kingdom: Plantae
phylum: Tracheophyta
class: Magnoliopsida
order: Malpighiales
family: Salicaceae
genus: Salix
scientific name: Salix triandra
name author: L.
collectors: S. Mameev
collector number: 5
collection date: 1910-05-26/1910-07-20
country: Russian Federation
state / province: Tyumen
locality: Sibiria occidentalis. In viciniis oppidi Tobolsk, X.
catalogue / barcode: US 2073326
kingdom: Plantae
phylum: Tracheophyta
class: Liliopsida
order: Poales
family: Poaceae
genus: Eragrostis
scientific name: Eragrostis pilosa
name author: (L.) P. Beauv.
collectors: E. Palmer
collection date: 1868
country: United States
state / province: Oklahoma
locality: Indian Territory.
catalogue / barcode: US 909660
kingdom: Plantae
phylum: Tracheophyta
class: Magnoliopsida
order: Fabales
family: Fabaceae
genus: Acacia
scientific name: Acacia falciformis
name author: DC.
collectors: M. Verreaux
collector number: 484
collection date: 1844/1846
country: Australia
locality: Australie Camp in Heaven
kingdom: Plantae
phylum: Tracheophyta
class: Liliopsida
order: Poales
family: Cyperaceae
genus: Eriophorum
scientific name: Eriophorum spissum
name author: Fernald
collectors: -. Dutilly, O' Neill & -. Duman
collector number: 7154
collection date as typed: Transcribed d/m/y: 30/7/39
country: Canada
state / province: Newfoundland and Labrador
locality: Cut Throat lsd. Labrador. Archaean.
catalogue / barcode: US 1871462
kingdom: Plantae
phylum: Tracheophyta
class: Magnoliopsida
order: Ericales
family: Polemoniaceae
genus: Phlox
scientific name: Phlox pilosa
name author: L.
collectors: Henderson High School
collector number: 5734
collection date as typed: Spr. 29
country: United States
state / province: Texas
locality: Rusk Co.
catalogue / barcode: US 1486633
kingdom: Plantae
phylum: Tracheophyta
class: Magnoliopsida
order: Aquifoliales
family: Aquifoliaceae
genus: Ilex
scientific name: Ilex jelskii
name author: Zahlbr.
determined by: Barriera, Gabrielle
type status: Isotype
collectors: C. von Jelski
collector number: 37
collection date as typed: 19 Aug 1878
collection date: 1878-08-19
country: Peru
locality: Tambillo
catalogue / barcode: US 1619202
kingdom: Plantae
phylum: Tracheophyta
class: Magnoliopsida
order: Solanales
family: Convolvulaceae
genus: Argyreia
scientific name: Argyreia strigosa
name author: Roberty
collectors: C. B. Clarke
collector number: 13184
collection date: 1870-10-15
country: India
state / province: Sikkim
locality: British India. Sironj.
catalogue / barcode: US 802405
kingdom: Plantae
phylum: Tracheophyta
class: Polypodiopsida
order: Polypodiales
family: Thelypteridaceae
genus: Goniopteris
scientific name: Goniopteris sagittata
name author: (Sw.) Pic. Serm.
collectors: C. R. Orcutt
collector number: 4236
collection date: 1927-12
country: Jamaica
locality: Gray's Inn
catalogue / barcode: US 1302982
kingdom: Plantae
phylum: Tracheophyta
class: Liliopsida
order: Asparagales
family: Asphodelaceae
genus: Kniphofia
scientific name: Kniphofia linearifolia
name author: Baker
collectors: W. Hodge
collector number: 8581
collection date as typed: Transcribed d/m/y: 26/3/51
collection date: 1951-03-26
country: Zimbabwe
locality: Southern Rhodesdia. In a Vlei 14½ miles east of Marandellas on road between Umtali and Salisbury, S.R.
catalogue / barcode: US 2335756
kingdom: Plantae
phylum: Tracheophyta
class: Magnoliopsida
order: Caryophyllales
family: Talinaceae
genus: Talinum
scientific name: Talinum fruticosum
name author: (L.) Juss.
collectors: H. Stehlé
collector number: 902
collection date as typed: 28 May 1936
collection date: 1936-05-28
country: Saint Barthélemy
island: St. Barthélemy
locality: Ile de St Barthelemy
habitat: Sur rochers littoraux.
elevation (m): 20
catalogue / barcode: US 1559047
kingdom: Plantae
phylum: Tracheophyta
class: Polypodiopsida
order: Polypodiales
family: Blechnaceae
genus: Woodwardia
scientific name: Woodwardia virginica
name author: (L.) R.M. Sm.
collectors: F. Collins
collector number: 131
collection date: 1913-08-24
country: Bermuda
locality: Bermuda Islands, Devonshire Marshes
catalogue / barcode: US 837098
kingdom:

■ Short task: Recast the lines above as a JSON list of strings, one string per line, leaving out any blank lines.

■ Answer to the problem:
[
  "kingdom: Plantae",
  "phylum: Tracheophyta",
  "class: Magnoliopsida",
  "order: Malpighiales",
  "family: Salicaceae",
  "genus: Salix",
  "scientific name: Salix triandra",
  "name author: L.",
  "collectors: S. Mameev",
  "collector number: 5",
  "collection date: 1910-05-26/1910-07-20",
  "country: Russian Federation",
  "state / province: Tyumen",
  "locality: Sibiria occidentalis. In viciniis oppidi Tobolsk, X.",
  "catalogue / barcode: US 2073326",
  "kingdom: Plantae",
  "phylum: Tracheophyta",
  "class: Liliopsida",
  "order: Poales",
  "family: Poaceae",
  "genus: Eragrostis",
  "scientific name: Eragrostis pilosa",
  "name author: (L.) P. Beauv.",
  "collectors: E. Palmer",
  "collection date: 1868",
  "country: United States",
  "state / province: Oklahoma",
  "locality: Indian Territory.",
  "catalogue / barcode: US 909660",
  "kingdom: Plantae",
  "phylum: Tracheophyta",
  "class: Magnoliopsida",
  "order: Fabales",
  "family: Fabaceae",
  "genus: Acacia",
  "scientific name: Acacia falciformis",
  "name author: DC.",
  "collectors: M. Verreaux",
  "collector number: 484",
  "collection date: 1844/1846",
  "country: Australia",
  "locality: Australie Camp in Heaven",
  "kingdom: Plantae",
  "phylum: Tracheophyta",
  "class: Liliopsida",
  "order: Poales",
  "family: Cyperaceae",
  "genus: Eriophorum",
  "scientific name: Eriophorum spissum",
  "name author: Fernald",
  "collectors: -. Dutilly, O' Neill & -. Duman",
  "collector number: 7154",
  "collection date as typed: Transcribed d/m/y: 30/7/39",
  "country: Canada",
  "state / province: Newfoundland and Labrador",
  "locality: Cut Throat lsd. Labrador. Archaean.",
  "catalogue / barcode: US 1871462",
  "kingdom: Plantae",
  "phylum: Tracheophyta",
  "class: Magnoliopsida",
  "order: Ericales",
  "family: Polemoniaceae",
  "genus: Phlox",
  "scientific name: Phlox pilosa",
  "name author: L.",
  "collectors: Henderson High School",
  "collector number: 5734",
  "collection date as typed: Spr. 29",
  "country: United States",
  "state / province: Texas",
  "locality: Rusk Co.",
  "catalogue / barcode: US 1486633",
  "kingdom: Plantae",
  "phylum: Tracheophyta",
  "class: Magnoliopsida",
  "order: Aquifoliales",
  "family: Aquifoliaceae",
  "genus: Ilex",
  "scientific name: Ilex jelskii",
  "name author: Zahlbr.",
  "determined by: Barriera, Gabrielle",
  "type status: Isotype",
  "collectors: C. von Jelski",
  "collector number: 37",
  "collection date as typed: 19 Aug 1878",
  "collection date: 1878-08-19",
  "country: Peru",
  "locality: Tambillo",
  "catalogue / barcode: US 1619202",
  "kingdom: Plantae",
  "phylum: Tracheophyta",
  "class: Magnoliopsida",
  "order: Solanales",
  "family: Convolvulaceae",
  "genus: Argyreia",
  "scientific name: Argyreia strigosa",
  "name author: Roberty",
  "collectors: C. B. Clarke",
  "collector number: 13184",
  "collection date: 1870-10-15",
  "country: India",
  "state / province: Sikkim",
  "locality: British India. Sironj.",
  "catalogue / barcode: US 802405",
  "kingdom: Plantae",
  "phylum: Tracheophyta",
  "class: Polypodiopsida",
  "order: Polypodiales",
  "family: Thelypteridaceae",
  "genus: Goniopteris",
  "scientific name: Goniopteris sagittata",
  "name author: (Sw.) Pic. Serm.",
  "collectors: C. R. Orcutt",
  "collector number: 4236",
  "collection date: 1927-12",
  "country: Jamaica",
  "locality: Gray's Inn",
  "catalogue / barcode: US 1302982",
  "kingdom: Plantae",
  "phylum: Tracheophyta",
  "class: Liliopsida",
  "order: Asparagales",
  "family: Asphodelaceae",
  "genus: Kniphofia",
  "scientific name: Kniphofia linearifolia",
  "name author: Baker",
  "collectors: W. Hodge",
  "collector number: 8581",
  "collection date as typed: Transcribed d/m/y: 26/3/51",
  "collection date: 1951-03-26",
  "country: Zimbabwe",
  "locality: Southern Rhodesdia. In a Vlei 14½ miles east of Marandellas on road between Umtali and Salisbury, S.R.",
  "catalogue / barcode: US 2335756",
  "kingdom: Plantae",
  "phylum: Tracheophyta",
  "class: Magnoliopsida",
  "order: Caryophyllales",
  "family: Talinaceae",
  "genus: Talinum",
  "scientific name: Talinum fruticosum",
  "name author: (L.) Juss.",
  "collectors: H. Stehlé",
  "collector number: 902",
  "collection date as typed: 28 May 1936",
  "collection date: 1936-05-28",
  "country: Saint Barthélemy",
  "island: St. Barthélemy",
  "locality: Ile de St Barthelemy",
  "habitat: Sur rochers littoraux.",
  "elevation (m): 20",
  "catalogue / barcode: US 1559047",
  "kingdom: Plantae",
  "phylum: Tracheophyta",
  "class: Polypodiopsida",
  "order: Polypodiales",
  "family: Blechnaceae",
  "genus: Woodwardia",
  "scientific name: Woodwardia virginica",
  "name author: (L.) R.M. Sm.",
  "collectors: F. Collins",
  "collector number: 131",
  "collection date: 1913-08-24",
  "country: Bermuda",
  "locality: Bermuda Islands, Devonshire Marshes",
  "catalogue / barcode: US 837098",
  "kingdom:"
]